Biblical love is always about willing the highest good for the other person, never about making cheap excuses for sinful behaviours, actions and lifestyles. If you love your brother, you will want them to be more and more like Christ, and less and less bound by sin.

Yes we are to be forgiving, patient and tolerant with one another, since we are all works in progress when it comes to sanctification. But to use this text as a justification for what the Bible clearly condemns as sin is a terrible case of Scripture twisting.

Cults do it all the time, but those claiming to be biblical Christians should never be guilty of such perversions of God’s word.

 

7 Replies to “Difficult Bible Passages: 1 Peter 4:8”

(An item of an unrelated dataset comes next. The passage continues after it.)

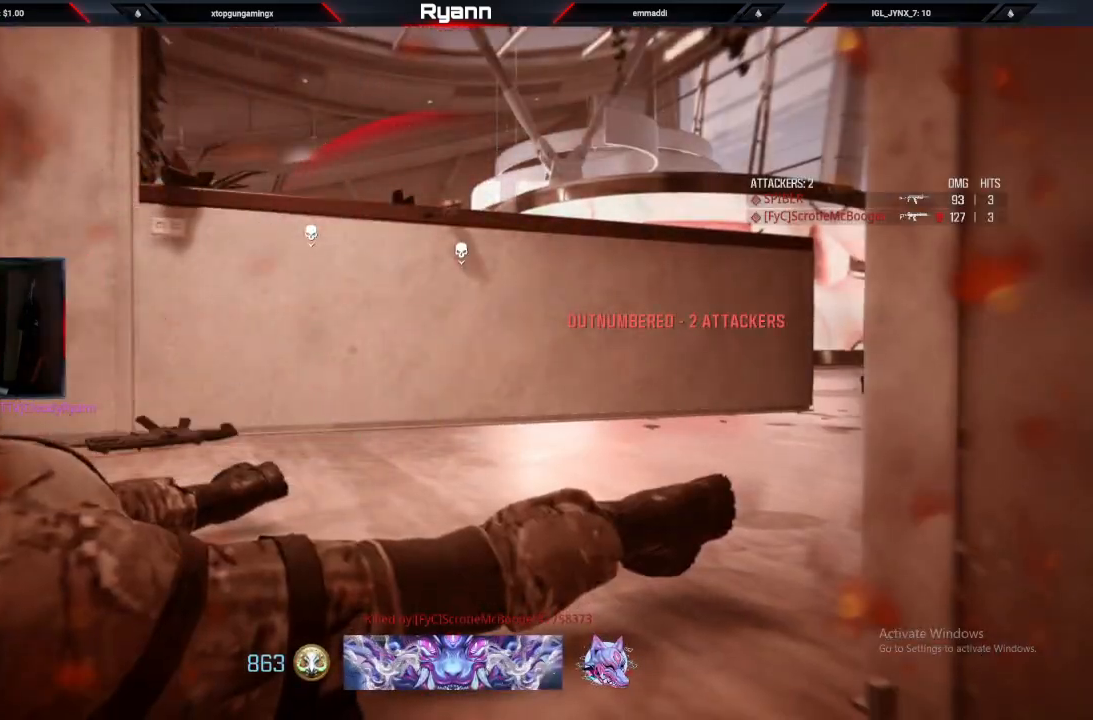
{"buttons": [], "left_stick": "center", "right_stick": "center", "events": [[17, "SQUARE", "up"], [150, "SQUARE", "down"], [217, "SQUARE", "up"], [333, "SQUARE", "down"], [417, "SQUARE", "up"]]}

  1. Whatever did she say to Acts 17:30:

    In the past God overlooked such ignorance, but now he commands all people everywhere to repent.

    ??
    Amazing level of delusion.

  2. Jesus came to save the lost. He did not stand on the bank and say “you’re drowning. That’s just fine. Keep on drowning.” No, He overlooked our shouts of abuse and jumped in the river to save us. He continued to love us as we dragged him under to be drowned Himself. He did this only once. For us to continually drown him after he had just saved us would have been mocking Him even more than before.

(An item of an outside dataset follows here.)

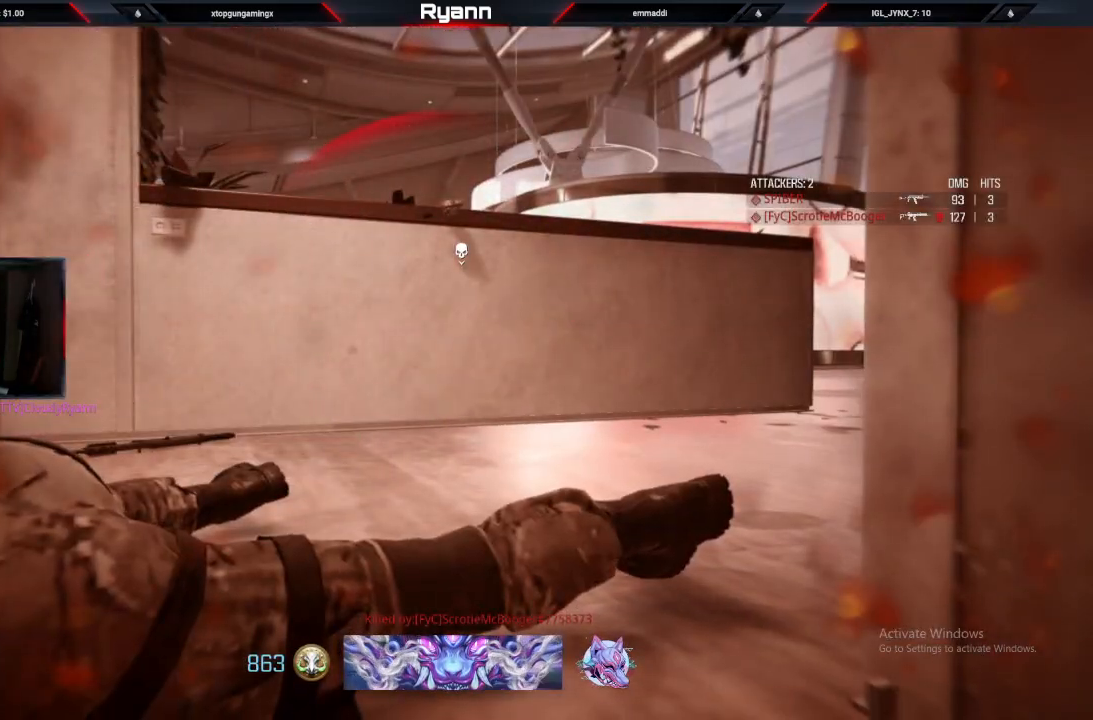
{"buttons": ["TRIANGLE"], "left_stick": "up", "right_stick": "center", "events": [[17, "SQUARE", "down"], [100, "SQUARE", "up"], [217, "SQUARE", "down"], [300, "SQUARE", "up"], [350, "left_stick", "up"], [433, "TRIANGLE", "down"]]}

    What I would like to know Bill, is how would you tackle people like the queer Bishop Gene Robinson Co.Ltd., when they say that the sin of Sodom was not sodomy but inhospitality?

    David Skinner UK

  3. Thanks Bill. When Jesus first refused the request of the Canaanite woman to heal her daughter, he referred to the Canaanits as “dogs”. 11 Peter 2 also speaks of dogs returning to their vomit. The Canaanites were renowned for their homosexual practices. Plus it is believed that the sin of Noah’s son, Ham, whose own son was Canaan was the sodomizing of his father whilst he slept. So perhaps Jesus did say something about homosexuality.

    David Skinner UK

  4. Had to reread a lot of this, maybe I`m tired or maybe thick, but I get it, in fact I got it before, but thanks for using your articulation to clarify.

  5. Amen.

    Love covers a multitude of sins through tears and repentance. How the covering of righteousness works is as outlined by precisely and beautifully by Isaiah in chapter 61. While the sin is meant to cause us to weep and repent, we are then meant to receive God’s absolution and rejoice and celebrate the fact that, through Jesus, our repentance has created righteousness, victory over sin and glory to God. We may still have to bear oppression and abuse short term but God has promised we will receive double for what we have suffered plus everlasting joy. This is God’s plan and one which will not be thwarted by man’s thinking and the ways of the world which attempt to use all methods possible to promote immorality, deceit and rebellion against God.

  6. The human capacity for self-deception is UNLIMITED. ‘This gal’ confuses ‘love’ & sexual activity; which seems related to the fact that every principle is expanded to the limit of its logic.
    To illustrate’ The ‘right’ to choose to be ‘offended’ seems to mean that one’s choice becomes sacrosanct; the right’ to refuse medical treatment is expanded to a ‘right’ to be killed.
    Few scientists sum contrary to their individual favourite theory.